Most accounts record Mills' feet measured 19 inches long with a width of 7 inches. It was reported that she wore size 30 shoes made from three goats’ skins and socks fashioned from pillowcases; although an article in the July 26, 1885 New York Times reported that Fannie wore size 29 shoes. A reporter once described Mills' feet as "two immense hams. The toes are irregular, and the little toes are represented by two little knobs. There are no toenails, although the places where they should be are clearly defined." Her feet appeared much larger due in part to Mills' small stature. She weighed just a little over 100 pounds as an adult; approximately 115 pounds.

In 1885, Mills began to exhibit herself in New York at the Bowery Museum as "that girl from Ohio" with the "biggest feet on Earth". A column in the April 9, 1929 edition of the Sandusky Register reported that on April 9, 1886, Fannie Mills of Sandusky, the girl with big feet, was appearing in New York.
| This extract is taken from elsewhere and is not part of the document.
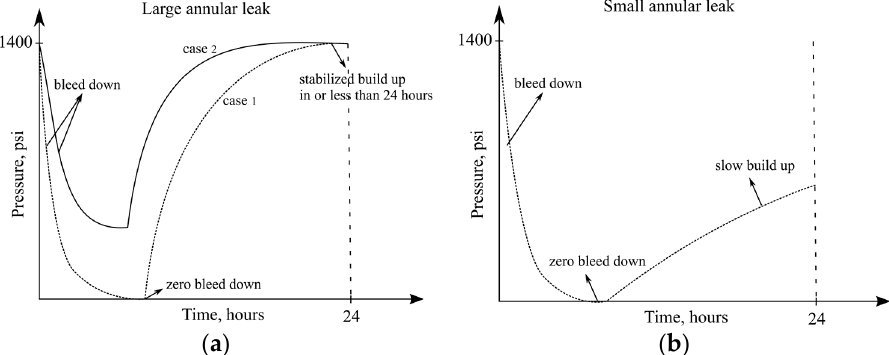
Figure 1. ( a ) Large leak Case 1 (long column of viscous fluid)—casing pressure bleeds down to zero; Case 2—non-zero pressure bleed down; Pressure rebuilds quickly for both cases ( b ) Small leak;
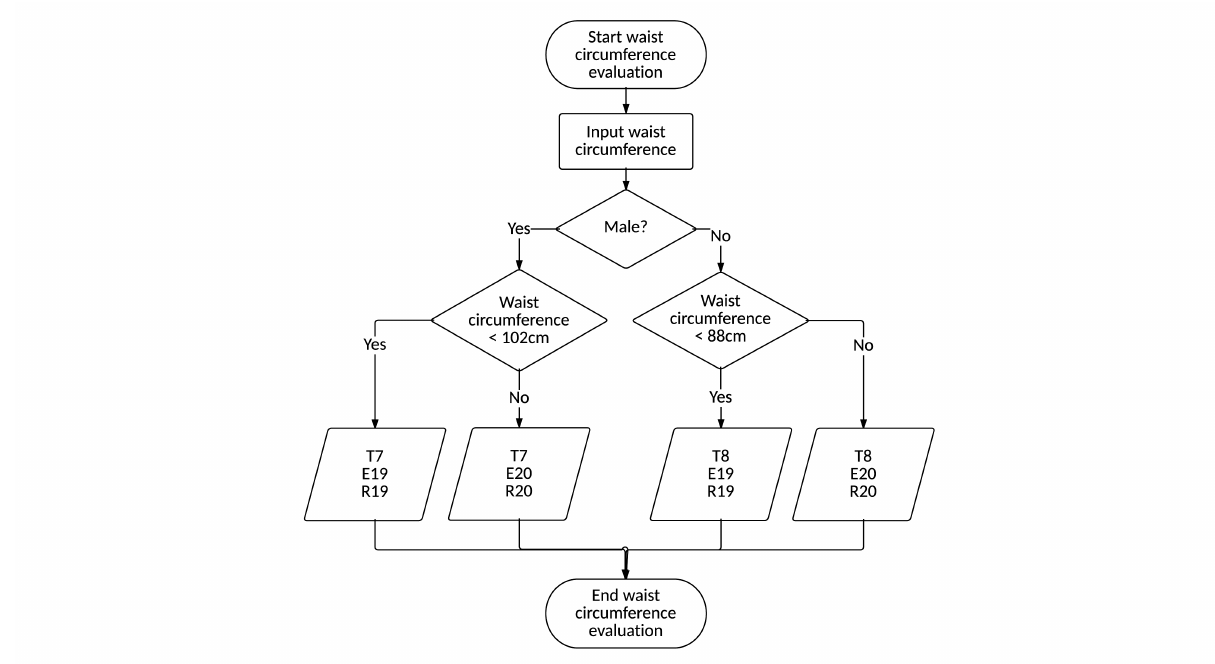
Figure 6. Algorithm for waist-circumference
As a promotional gimmick, a dowry of $5000 and a well-stocked farm was offered to any man willing to marry Mills. One attraction poster announced: "Don’t permit two big feet to stand between you and wedlock tinged with fortune!" Another advertisement stated: "The old woman that lived in a shoe would have rented out apartments if she had resided in one of Miss Mills'."

The promotion was merely a gimmick (although many potential suitors came forward), since Mills was already married; having wed William L. Brown (Mary's brother) in 1886. Brown secretly accompanied Mills while she toured both the United States and Europe. An ad in the September 27, 1886 issue of The Cincinnati Enquirer announced that Mills would be appearing for one more week before sailing for an appearance in Europe. The couple had one child in August 1887; but it was stillborn. At the height of her popularity, Mills was earning $150 a week (approximately $4000 today). Mills’ health began to decline in 1892 which forced her to retire.

Mills died on May 3, 1899 in Perkins, Erie, Ohio at age 39. The cause of death listed on her interment card was "abscess". Her death notice appeared in the May 4, 1899 issue of the Sandusky Star. She is buried in Oakland Cemetery in Sandusky, Ohio next to her husband, William, who died of cancer in 1904, age 69. The Follett House Museum in Sandusky, Ohio currently displays the lasts that were used to fashion Mills' shoes.